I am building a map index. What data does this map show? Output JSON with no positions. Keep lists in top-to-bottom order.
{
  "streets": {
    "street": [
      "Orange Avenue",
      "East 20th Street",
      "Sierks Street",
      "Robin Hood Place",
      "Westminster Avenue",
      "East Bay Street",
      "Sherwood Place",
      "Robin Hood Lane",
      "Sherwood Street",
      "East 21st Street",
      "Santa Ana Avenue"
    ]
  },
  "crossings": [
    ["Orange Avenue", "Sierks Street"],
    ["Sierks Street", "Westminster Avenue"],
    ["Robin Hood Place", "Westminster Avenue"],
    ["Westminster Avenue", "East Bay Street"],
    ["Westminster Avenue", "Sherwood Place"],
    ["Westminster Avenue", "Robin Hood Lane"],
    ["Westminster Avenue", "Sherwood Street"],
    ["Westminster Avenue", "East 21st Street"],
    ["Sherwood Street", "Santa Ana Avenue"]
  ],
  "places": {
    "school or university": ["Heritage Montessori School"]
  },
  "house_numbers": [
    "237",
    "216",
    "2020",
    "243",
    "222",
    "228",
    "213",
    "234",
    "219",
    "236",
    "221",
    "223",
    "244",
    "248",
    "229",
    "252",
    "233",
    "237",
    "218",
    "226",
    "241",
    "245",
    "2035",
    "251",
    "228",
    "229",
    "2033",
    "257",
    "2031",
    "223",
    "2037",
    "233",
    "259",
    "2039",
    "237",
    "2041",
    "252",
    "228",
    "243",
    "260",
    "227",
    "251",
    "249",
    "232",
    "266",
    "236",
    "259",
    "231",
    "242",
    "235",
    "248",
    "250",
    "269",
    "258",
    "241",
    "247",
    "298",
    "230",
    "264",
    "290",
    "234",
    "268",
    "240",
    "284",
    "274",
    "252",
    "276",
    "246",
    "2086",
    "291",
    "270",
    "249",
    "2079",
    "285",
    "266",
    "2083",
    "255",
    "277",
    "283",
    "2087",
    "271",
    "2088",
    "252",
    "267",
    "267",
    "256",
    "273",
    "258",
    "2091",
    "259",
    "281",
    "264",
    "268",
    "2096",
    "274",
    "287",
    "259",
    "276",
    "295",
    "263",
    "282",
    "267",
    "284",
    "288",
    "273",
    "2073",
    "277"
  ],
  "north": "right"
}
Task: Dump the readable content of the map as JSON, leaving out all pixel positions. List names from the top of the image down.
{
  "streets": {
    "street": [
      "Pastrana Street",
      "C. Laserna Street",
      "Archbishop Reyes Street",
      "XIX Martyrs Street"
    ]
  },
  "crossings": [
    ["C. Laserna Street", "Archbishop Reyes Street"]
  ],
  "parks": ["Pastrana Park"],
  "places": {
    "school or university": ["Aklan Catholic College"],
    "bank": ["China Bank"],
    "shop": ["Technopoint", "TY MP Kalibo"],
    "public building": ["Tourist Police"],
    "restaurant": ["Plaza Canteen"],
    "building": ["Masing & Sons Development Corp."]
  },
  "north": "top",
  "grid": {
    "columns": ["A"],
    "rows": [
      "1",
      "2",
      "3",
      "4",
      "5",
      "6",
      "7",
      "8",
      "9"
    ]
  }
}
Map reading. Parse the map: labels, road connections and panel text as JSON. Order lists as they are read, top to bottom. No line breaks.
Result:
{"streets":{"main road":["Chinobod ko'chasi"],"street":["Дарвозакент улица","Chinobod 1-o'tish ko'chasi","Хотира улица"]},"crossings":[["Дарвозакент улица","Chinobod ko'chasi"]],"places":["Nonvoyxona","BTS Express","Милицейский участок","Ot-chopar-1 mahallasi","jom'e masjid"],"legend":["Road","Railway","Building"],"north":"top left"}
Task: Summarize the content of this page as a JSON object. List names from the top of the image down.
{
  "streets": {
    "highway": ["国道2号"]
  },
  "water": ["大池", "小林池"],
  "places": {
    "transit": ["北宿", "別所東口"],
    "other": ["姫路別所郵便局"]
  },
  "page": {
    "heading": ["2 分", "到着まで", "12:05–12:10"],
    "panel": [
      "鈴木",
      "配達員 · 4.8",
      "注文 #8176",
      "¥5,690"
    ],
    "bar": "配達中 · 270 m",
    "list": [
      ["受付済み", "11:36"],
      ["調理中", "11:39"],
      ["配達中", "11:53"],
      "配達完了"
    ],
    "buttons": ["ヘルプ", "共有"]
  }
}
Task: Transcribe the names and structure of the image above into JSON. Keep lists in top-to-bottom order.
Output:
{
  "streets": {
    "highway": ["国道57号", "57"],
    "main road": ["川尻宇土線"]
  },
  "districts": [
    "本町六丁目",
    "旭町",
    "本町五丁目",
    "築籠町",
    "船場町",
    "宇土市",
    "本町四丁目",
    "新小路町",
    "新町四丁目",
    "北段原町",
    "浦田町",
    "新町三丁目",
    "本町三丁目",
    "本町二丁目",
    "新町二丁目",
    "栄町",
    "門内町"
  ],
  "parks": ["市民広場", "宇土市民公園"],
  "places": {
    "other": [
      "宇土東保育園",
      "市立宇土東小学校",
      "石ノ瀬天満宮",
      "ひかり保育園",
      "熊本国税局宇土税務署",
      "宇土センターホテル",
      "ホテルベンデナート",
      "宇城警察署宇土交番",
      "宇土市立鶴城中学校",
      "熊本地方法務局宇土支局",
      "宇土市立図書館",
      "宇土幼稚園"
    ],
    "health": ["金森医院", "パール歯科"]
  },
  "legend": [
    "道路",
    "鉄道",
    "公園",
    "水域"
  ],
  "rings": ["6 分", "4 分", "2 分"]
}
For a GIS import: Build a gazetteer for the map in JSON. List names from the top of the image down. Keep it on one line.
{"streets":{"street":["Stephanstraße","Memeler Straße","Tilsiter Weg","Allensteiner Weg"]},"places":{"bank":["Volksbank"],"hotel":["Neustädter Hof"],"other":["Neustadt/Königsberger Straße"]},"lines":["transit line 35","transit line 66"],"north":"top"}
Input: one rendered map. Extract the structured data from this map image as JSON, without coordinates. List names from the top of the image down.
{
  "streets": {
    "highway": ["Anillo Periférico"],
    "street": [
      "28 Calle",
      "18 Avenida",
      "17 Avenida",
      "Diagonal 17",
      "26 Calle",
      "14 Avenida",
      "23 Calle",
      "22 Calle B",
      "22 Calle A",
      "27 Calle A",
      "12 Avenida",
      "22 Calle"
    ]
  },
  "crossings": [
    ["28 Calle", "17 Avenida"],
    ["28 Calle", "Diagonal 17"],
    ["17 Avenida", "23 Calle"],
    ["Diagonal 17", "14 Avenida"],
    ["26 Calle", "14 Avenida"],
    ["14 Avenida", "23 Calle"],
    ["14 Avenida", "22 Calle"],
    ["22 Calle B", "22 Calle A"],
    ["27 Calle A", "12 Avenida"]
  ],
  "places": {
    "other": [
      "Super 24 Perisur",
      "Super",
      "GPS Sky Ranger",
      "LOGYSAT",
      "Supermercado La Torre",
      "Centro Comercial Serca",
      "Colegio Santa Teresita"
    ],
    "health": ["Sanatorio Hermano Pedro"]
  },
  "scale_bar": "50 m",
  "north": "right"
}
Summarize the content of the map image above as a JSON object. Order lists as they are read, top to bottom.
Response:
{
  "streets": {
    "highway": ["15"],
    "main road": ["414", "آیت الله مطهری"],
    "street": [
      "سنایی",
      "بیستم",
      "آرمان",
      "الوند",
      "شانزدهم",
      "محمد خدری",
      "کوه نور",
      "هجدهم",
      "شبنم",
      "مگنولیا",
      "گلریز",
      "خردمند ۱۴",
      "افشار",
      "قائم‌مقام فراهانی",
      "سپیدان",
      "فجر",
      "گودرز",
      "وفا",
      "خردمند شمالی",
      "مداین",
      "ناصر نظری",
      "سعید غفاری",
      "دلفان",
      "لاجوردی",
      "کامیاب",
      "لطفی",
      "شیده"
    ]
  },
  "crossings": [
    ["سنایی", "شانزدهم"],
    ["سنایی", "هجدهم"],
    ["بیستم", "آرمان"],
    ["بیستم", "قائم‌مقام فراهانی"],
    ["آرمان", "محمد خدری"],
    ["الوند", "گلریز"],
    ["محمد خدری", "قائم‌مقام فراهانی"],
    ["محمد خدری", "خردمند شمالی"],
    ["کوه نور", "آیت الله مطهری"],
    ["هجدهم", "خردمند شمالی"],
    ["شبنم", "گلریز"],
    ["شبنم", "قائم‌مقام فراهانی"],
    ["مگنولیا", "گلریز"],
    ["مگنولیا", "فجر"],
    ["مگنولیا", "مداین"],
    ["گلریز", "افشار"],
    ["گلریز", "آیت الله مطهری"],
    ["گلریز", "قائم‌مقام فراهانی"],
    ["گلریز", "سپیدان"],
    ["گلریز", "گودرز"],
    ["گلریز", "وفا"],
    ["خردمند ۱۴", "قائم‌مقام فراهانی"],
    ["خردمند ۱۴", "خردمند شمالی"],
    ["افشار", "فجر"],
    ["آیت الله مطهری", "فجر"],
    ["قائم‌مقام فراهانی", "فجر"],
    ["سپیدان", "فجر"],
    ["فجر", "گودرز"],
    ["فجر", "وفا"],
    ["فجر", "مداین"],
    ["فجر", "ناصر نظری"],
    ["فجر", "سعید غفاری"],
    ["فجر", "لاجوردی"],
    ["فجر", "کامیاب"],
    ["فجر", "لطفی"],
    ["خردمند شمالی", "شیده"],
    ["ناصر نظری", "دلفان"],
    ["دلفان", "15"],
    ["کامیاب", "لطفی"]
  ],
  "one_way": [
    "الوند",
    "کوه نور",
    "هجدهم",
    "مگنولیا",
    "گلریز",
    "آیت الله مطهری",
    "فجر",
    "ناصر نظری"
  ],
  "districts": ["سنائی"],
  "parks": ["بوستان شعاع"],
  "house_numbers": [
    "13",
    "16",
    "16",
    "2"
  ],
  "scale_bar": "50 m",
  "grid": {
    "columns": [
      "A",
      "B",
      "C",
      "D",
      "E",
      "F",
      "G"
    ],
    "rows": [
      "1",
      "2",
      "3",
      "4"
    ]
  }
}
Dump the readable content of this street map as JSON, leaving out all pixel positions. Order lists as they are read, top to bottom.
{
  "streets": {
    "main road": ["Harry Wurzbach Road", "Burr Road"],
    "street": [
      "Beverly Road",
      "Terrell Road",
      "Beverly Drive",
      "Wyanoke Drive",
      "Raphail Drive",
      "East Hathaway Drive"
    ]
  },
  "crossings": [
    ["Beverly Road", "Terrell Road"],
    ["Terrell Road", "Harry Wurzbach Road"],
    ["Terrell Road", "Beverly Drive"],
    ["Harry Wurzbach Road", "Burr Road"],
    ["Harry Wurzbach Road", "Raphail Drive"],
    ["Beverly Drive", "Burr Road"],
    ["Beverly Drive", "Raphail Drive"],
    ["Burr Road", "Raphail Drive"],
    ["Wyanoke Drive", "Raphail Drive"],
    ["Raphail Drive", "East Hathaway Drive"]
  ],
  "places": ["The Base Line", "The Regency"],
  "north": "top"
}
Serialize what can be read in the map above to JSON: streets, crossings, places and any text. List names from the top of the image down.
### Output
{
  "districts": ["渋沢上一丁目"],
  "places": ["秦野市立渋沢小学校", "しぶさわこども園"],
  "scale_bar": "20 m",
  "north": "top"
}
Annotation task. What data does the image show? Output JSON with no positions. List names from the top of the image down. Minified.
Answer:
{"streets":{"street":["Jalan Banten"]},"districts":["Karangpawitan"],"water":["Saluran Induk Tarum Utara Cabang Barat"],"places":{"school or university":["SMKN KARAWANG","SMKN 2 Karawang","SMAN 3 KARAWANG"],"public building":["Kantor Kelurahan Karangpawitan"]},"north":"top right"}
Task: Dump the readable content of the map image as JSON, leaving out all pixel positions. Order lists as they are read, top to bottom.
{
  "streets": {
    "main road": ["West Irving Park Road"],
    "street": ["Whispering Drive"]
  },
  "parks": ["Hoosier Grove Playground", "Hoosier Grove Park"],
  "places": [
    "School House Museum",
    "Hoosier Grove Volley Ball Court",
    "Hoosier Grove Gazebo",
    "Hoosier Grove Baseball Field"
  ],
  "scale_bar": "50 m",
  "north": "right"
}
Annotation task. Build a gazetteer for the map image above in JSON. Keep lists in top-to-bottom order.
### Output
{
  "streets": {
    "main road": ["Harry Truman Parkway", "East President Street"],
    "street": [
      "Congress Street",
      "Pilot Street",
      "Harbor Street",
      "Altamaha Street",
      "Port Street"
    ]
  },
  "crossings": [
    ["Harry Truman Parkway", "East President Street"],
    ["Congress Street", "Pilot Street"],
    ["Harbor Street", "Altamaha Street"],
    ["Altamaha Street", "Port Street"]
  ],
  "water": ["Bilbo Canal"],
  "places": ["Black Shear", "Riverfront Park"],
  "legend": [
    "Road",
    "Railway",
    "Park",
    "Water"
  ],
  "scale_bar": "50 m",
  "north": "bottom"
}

- _Try it_
Could you write out, exactly as they stand, only the lines above that begin at the line with "Task: Summarize the" and stop after the line with "Task: Transcribe the"?

- _Task output_
Task: Summarize the content of this page as a JSON object. List names from the top of the image down.
{
  "streets": {
    "highway": ["国道2号"]
  },
  "water": ["大池", "小林池"],
  "places": {
    "transit": ["北宿", "別所東口"],
    "other": ["姫路別所郵便局"]
  },
  "page": {
    "heading": ["2 分", "到着まで", "12:05–12:10"],
    "panel": [
      "鈴木",
      "配達員 · 4.8",
      "注文 #8176",
      "¥5,690"
    ],
    "bar": "配達中 · 270 m",
    "list": [
      ["受付済み", "11:36"],
      ["調理中", "11:39"],
      ["配達中", "11:53"],
      "配達完了"
    ],
    "buttons": ["ヘルプ", "共有"]
  }
}
Task: Transcribe the names and structure of the image above into JSON. Keep lists in top-to-bottom order.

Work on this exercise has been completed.